Screening: Uspomene 677
A documentary that looks at the 677 concentration camps, rape houses and prisons set up during the Bosnian war and their legacy today in Serbia, Croatia and Bosnia & Herzegovina.
Director Mirko Pincelli addresses the complexity of post conflict society, where everyday life exists somewhere between past and present.
FULLY BOOKED Exclusive Preview Screening: Rupture – A Matter of Life or Death
Rupture is a documentary that tackles the personal tragedies and triumphs of people that have suffered brain hemorrhages and strokes.

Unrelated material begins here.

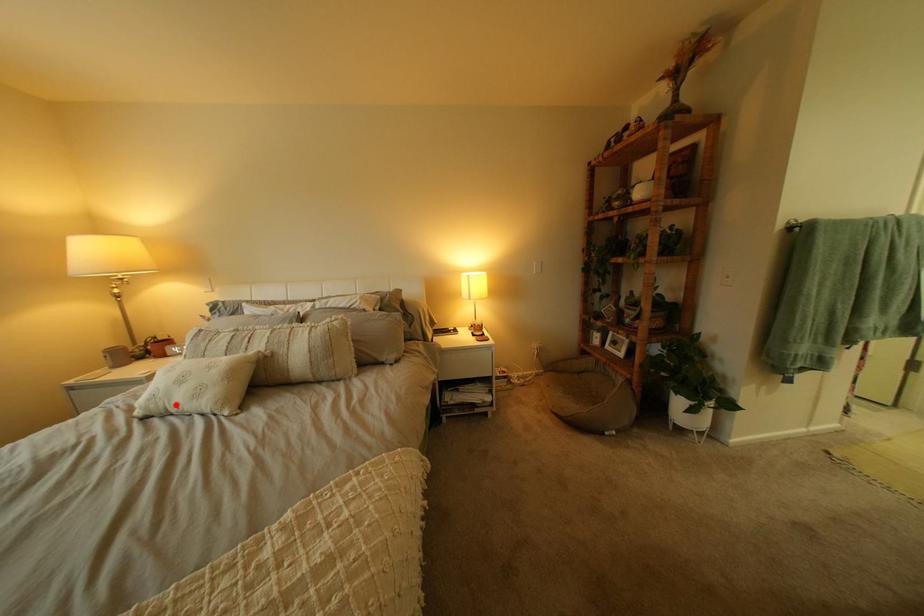
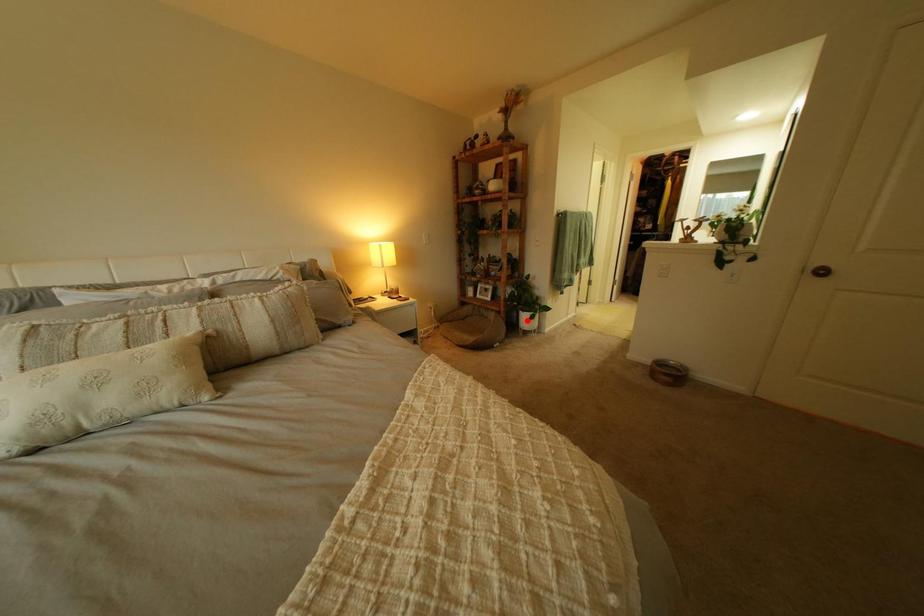
I am providing you with two images of the same scene from different viewpoints. A red point is marked on the first image and another point is marked on the second image. Are the points marked in image1 and image2 representing the same 3D position?

No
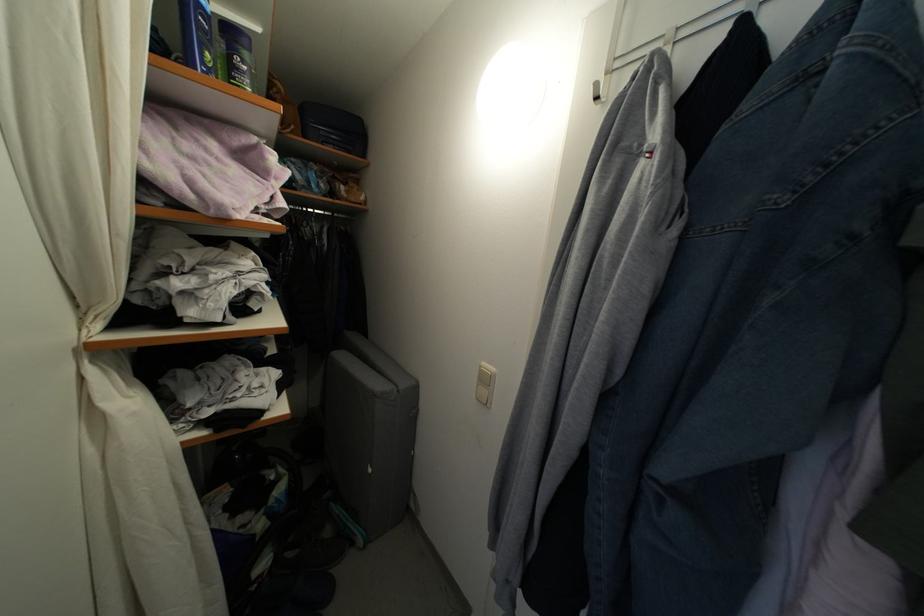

Academy Award winning director Hugh Hudson (Chariots of Fire) bears witness to actress Maryam d’Abo in her journey to understanding how her subarachnoid haemorrhage affected her life and how similar brain vascular diseases have affected the lives of friends and other creative figures in the UK and the US.
FULLY BOOKED Exclusive Preview Screening: Europe’s Last Dictator
One of the first films to get the footage of protests in the wake of elections in Belarus in 2010, Europe’s Last Dictator gives us a rare glimpse into the struggle against Aleksander Lukashenko’s brutal regime.
FULLY BOOKED London Premiere: Four Horsemen
International thinkers lift the lid on the power elites of today’s global economy and how the majority has been made to pay for what the filmmakers describe as “the greatest heist in history”.
FULLY BOOKED Screening: Afghan Army Girls
For the first time in post-Taliban Afghanistan the national army is recruiting women, but only very few have stepped forward for training. In Afghan Army Girls, photojournalist and first-time director Lalage Snow reveals the difficulties, threats and personal changes these women go through as well as the complicated status they have in Afghan society. Followed by Q&A with director Lalage Snow.
Screening: The Island President
Jon Shenk’s The Island President tells the story of President Mohamed Nasheed of the Maldives, a man confronting a problem greater than any other world leader has ever faced – the literal survival of his country and everyone in it.
After bringing democracy to the Maldives following thirty years of despotic rule, Nasheed is now faced with an even greater challenge: as one of the most low-lying countries in the world, a rise of three feet in sea level would submerge the 1,200 islands of the Maldives enough to make them uninhabitable.
UK Premiere Screening: Syria, Assads’ Twilight
When he came to power in June 2000 few perhaps expected the UK graduate of Medicine Bashar al-Assad would prove to be a ruthless dictator. Syria, Assads’ Twilight looks at the history of the Assad regime and its chances of survival.
FULLY BOOKED Screening: Saving Face
Every year hundreds of people, most of them women, are attacked with acid in Pakistan. Saving Face is a heartbreaking and human documentary that follows two of these survivors as they reveal their internal and external scars.
CANCELLED Screening: Zero Silence
Before any political revolution was in sight in the middle east, filmmakers Javeria Rizvi Kabani, Jonny von Walstrom and Alexandra Sandels visited Egypt, Tunisia, and Lebannon to witness the network revolutions already taking place. Following young activists, journalists, and bloggers we learn that silence is no longer an option among those with access to the new digital tools and networks created in the last few years.
From the Frontline with Al Jazeera: Preview Screening- Indian Hospital
Screenings from the Frontline with Al Jazeera is a new initiative to contextualise the news and working experiences of journalists and filmmakers reporting from the political hotspots of our time.
Each screening of a pre-broadcast special report will be attended by the producers, cameramen and directors who will discuss the process of making them.